*CONJUNTO DE TAREAS*
1 – ¿Puedes reproducir el fragmento de la nota sobre el edificio de San José 1111 que va desde "El edificio en" hasta "el primer piso."?
2 – ¿Cómo se traduce al inglés esta oración de la nota sobre el edificio de San José 1111: "Previamente, el departamento había sido ofrecido a la venta."?
3 – Responde según la nota sobre el edificio de San José 1111:
(a) ¿En qué piso está la unidad de Mariano Recalde?
(b) ¿En qué año la adquirió la familia Recalde?
(c) ¿Desde hace cuánto tiempo la ocupa una inquilina no registrada?

*TEXTO DE LECTURA*
---
Otro camporista es dueño de un departamento en el edificio donde cumple prisión Cristina
El senador y fundador de La Cámpora, Mariano Recalde, posee un departamento en el mismo edificio donde cumple prisión domiciliaria Cristina Kirchner, sumando otra conexión camporista a la propiedad.
El edificio en San José 1111, centro político y judicial del kirchnerismo durante el arresto domiciliario de Cristina Fernández de Kirchner, revela nuevas conexiones políticas. Un informe del Registro de la Propiedad Inmueble confirmó que el senador y fundador de La Cámpora, Mariano Recalde, posee una unidad en el primer piso.
La propiedad, departamento 1 “A” con un patio exclusivo, fue adquirida por la familia Recalde en 2016. Aunque el senador no reside allí, el inmueble está ocupado desde hace aproximadamente un año y medio por una inquilina no registrada, según fuentes del consorcio. Previamente, el departamento había sido ofrecido a la venta.
---
*MATERIAL PROPORCIONADO*
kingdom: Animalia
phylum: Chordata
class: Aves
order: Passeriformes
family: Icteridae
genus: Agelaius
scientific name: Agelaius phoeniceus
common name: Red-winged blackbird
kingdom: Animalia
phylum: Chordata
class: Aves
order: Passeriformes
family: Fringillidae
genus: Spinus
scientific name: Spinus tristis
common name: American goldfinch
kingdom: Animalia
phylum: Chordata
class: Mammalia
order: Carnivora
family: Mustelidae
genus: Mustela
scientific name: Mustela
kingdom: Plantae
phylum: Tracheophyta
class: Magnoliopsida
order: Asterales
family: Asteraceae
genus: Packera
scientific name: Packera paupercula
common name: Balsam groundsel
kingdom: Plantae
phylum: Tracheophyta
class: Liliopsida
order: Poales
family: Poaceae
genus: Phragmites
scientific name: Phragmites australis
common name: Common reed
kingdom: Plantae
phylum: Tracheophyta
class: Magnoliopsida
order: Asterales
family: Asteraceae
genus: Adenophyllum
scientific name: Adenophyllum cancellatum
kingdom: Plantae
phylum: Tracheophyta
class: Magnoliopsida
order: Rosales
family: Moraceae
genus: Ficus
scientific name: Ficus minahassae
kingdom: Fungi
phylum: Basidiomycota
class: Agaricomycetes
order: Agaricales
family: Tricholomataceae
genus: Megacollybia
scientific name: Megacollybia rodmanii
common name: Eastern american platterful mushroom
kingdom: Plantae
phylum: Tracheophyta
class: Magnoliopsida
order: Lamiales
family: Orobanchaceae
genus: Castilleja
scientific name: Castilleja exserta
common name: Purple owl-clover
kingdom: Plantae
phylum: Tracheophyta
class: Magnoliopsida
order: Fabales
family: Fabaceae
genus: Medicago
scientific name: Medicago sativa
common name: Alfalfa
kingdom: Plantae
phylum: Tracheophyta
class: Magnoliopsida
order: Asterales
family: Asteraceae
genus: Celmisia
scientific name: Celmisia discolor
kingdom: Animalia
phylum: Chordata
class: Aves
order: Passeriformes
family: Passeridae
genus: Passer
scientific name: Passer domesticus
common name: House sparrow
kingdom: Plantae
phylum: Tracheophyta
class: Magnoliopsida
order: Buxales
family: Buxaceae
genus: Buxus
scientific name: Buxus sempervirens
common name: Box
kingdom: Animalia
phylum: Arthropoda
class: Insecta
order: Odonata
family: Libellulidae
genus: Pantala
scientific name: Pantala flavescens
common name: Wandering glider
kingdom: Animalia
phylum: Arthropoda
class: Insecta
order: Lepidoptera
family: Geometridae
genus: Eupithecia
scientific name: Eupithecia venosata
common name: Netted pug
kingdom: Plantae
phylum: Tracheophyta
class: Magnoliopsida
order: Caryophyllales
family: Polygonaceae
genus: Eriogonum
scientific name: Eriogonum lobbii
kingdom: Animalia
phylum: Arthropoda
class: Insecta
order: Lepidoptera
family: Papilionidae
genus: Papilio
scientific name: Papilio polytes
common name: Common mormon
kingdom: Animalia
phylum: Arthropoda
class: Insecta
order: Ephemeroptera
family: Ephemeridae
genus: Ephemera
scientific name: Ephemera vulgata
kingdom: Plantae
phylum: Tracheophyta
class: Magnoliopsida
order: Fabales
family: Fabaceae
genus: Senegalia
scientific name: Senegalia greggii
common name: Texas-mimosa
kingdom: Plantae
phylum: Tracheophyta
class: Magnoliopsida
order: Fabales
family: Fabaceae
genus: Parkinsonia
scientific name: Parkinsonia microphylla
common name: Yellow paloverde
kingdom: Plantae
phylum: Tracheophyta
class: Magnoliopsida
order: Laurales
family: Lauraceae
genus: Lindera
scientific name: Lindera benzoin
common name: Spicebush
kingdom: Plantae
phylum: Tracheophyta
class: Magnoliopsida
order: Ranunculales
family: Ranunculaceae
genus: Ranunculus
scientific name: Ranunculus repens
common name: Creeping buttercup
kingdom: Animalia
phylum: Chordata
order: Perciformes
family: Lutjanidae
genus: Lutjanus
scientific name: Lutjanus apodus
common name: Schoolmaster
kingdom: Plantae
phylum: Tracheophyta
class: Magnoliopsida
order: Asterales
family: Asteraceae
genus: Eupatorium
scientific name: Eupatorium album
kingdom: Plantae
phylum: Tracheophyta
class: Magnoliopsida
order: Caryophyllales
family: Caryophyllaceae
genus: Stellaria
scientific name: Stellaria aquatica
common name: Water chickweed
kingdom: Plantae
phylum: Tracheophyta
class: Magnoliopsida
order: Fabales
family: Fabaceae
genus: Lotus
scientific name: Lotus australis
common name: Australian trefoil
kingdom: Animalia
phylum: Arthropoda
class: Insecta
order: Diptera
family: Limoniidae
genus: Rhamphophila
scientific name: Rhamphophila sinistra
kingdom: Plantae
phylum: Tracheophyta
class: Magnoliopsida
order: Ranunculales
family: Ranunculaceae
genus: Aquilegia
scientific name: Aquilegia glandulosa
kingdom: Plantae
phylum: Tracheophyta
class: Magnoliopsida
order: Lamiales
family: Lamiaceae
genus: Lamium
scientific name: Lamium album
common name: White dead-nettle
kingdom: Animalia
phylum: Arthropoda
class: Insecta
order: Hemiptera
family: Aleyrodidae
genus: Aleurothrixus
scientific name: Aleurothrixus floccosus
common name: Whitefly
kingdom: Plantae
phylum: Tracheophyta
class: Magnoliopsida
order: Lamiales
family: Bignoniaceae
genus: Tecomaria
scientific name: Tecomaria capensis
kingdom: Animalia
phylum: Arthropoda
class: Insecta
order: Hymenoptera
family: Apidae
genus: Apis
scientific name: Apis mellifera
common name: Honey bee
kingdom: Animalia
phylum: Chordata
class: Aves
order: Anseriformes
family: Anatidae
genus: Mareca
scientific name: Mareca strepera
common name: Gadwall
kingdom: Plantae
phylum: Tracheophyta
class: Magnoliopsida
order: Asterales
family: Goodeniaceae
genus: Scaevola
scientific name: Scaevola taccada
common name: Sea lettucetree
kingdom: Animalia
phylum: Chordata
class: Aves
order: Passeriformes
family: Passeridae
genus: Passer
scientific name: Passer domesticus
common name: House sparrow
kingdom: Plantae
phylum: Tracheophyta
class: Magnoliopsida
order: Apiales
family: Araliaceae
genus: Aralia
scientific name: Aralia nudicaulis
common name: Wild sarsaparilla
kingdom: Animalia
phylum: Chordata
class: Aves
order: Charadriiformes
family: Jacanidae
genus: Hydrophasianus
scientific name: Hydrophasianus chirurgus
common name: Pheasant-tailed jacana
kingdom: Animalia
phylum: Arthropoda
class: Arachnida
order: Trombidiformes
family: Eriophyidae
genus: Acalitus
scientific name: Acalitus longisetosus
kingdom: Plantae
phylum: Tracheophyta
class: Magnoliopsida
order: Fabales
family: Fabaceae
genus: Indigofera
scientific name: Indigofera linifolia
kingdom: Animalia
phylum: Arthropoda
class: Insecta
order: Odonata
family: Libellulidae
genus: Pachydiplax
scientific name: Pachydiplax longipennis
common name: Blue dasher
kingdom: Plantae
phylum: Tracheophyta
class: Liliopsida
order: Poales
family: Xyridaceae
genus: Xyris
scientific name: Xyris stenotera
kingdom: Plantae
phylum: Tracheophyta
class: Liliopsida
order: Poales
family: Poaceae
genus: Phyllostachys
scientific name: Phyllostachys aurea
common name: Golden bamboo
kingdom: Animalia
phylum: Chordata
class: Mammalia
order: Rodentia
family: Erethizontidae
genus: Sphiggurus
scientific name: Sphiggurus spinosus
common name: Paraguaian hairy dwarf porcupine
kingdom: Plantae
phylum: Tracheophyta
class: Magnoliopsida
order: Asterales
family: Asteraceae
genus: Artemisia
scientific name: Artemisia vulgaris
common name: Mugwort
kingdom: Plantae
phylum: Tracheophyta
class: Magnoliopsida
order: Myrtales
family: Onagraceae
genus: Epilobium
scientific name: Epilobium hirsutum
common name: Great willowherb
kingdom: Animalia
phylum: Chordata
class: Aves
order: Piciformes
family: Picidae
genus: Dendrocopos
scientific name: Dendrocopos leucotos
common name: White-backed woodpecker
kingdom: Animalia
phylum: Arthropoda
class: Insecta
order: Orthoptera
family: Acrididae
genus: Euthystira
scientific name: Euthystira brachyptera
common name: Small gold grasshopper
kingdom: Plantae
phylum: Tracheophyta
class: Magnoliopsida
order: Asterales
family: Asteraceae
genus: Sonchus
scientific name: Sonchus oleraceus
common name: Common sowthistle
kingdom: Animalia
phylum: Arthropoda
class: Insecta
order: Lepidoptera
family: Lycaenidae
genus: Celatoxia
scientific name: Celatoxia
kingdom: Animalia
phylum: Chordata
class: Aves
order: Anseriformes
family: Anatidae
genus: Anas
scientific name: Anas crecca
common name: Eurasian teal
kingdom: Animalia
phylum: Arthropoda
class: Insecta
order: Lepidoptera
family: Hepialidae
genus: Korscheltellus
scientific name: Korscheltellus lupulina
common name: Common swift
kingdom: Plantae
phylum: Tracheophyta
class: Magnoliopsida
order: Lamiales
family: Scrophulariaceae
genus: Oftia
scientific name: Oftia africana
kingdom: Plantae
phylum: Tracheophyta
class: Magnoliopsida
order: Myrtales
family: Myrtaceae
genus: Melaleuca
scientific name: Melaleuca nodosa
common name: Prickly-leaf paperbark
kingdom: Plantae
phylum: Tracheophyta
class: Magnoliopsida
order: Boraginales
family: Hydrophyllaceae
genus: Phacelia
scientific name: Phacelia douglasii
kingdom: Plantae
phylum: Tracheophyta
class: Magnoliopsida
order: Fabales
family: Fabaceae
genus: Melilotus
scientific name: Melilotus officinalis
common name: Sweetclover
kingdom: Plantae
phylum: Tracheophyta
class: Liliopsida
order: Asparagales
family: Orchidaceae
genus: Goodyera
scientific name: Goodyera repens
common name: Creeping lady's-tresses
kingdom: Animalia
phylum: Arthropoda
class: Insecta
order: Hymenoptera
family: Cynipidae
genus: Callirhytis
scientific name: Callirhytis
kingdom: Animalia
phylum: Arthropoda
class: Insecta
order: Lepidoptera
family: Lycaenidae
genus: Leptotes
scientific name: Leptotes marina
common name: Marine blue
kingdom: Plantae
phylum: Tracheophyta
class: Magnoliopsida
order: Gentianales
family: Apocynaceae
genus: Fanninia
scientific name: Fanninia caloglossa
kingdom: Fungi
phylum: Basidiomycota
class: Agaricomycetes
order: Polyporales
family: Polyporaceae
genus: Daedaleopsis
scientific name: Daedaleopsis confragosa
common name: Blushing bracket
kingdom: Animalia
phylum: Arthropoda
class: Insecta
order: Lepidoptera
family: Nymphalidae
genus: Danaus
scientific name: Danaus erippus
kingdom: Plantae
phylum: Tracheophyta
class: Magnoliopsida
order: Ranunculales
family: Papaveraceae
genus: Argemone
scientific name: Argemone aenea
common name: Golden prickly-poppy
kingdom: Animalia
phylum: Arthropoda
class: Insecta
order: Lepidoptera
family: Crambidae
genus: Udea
---
*RESPUESTAS POR TAREA*
1 –
El edificio en San José 1111, centro político y judicial del kirchnerismo durante el arresto domiciliario de Cristina Fernández de Kirchner, revela nuevas conexiones políticas. Un informe del Registro de la Propiedad Inmueble confirmó que el senador y fundador de La Cámpora, Mariano Recalde, posee una unidad en el primer piso.

2 – Previously, the apartment had been offered for sale.

3 –
(a) En el primer piso.
(b) En 2016.
(c) Desde hace aproximadamente un año y medio.